Lawsuit against founder/brewer after brewery’s failure provides lessons for founders dealing with investors.
Haplessness appears to have saved the founder/head brewer of a brewery that never got off the ground from having to stick with a debt after filing for personal bankruptcy and repay $140k that some investors claimed he should owe them.
The brewery, Bulk Head Brewing Co. – did not open after years of work by a young brewer. The brewery’s failure forced him into bankruptcy.
In bankruptcy, the investors looking for a return of the money they’d invested and the money they’d also been forced to pay as a result of being personal guarantors on a loan the business defaulted on sued arguing the debt was non-dischargeable because the young founder/head brewer had allegedly made misrepresentations about the financial state of affairs of the brewery at the time the investors put in money.

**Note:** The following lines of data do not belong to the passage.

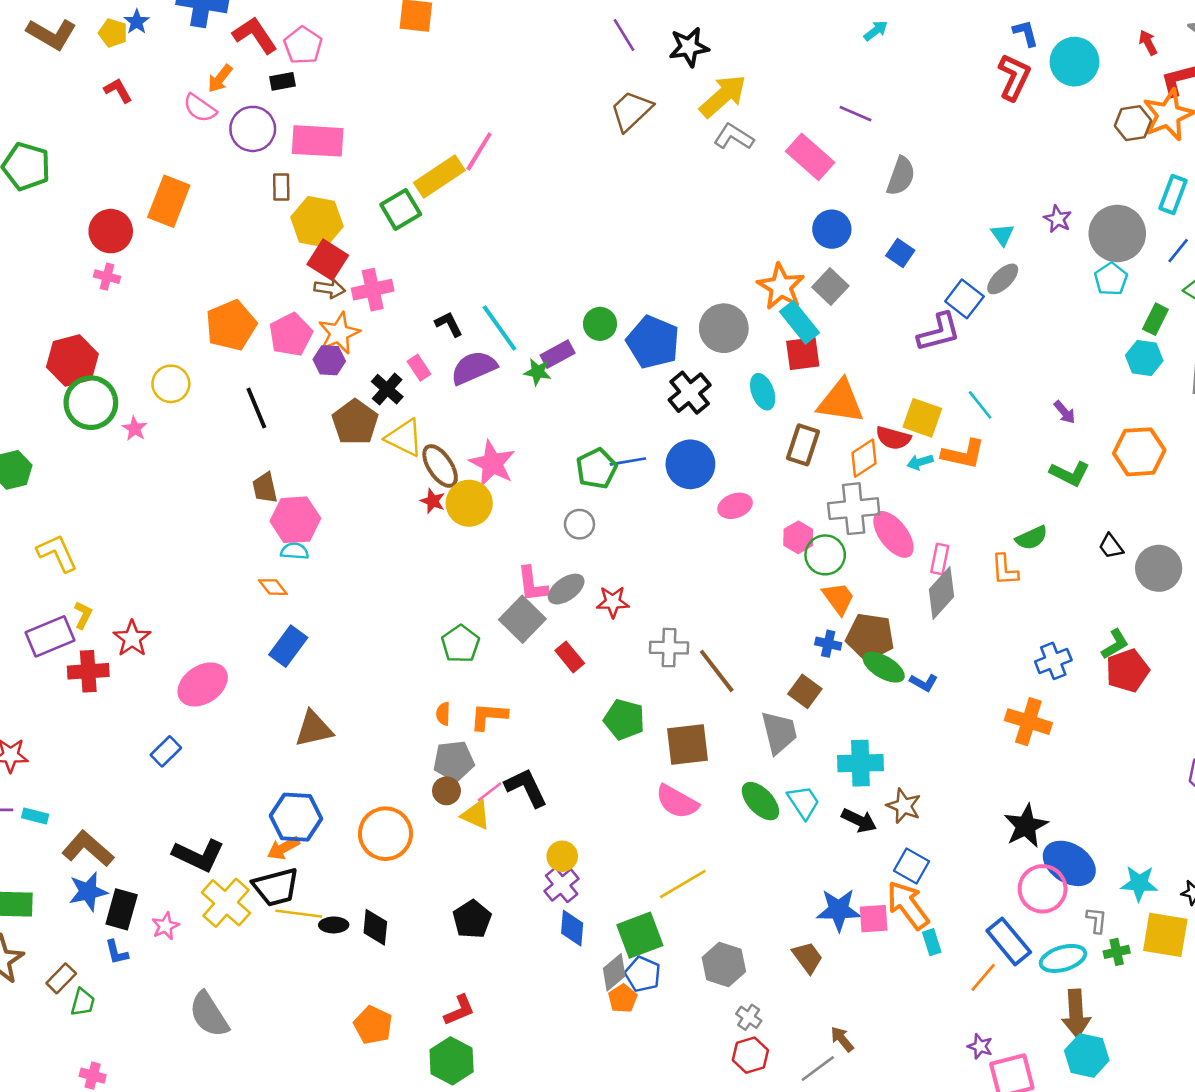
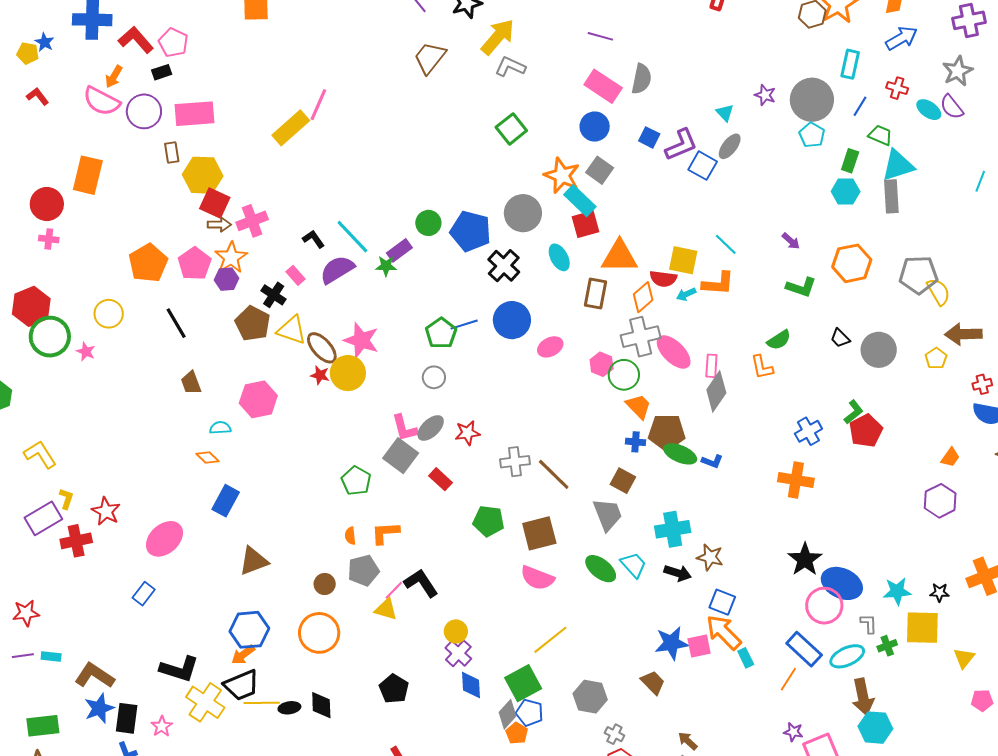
pink semicircle: (200, 108) -> (102, 101), size x1.4
pink rectangle: (810, 157) -> (603, 86), moved
green square: (401, 209) -> (511, 129), moved
purple L-shape: (939, 332) -> (681, 145), moved
pink hexagon: (295, 520) -> (258, 399), moved
brown circle: (446, 791) -> (325, 584), moved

What were the representations you ask? Mostly oral statements to the investors about whether the state and local liquor licenses had been obtained and whether the monies being raised were sufficient to meet debts like the lease obligations and the brewery build-out costs.
The case went to trial, and the opinion details the long and twisted history and circumstances provide some specific bedrock for the Court’s determination that there was insufficient proof of fraudulent intent on the part of the founder/brewer. But most of that was based on a technicality about the statements being oral and not written.
That opinion is worth a read as the fact pattern will be familiar to many.
The Takeaway: Statements that may be half-truths or rosy but impractical or false forecasts could lead to liability in a similar situation with slightly different facts. Brewer/Founders should vet their statements and qualify them with conditions if necessary to bring the statements into compliance.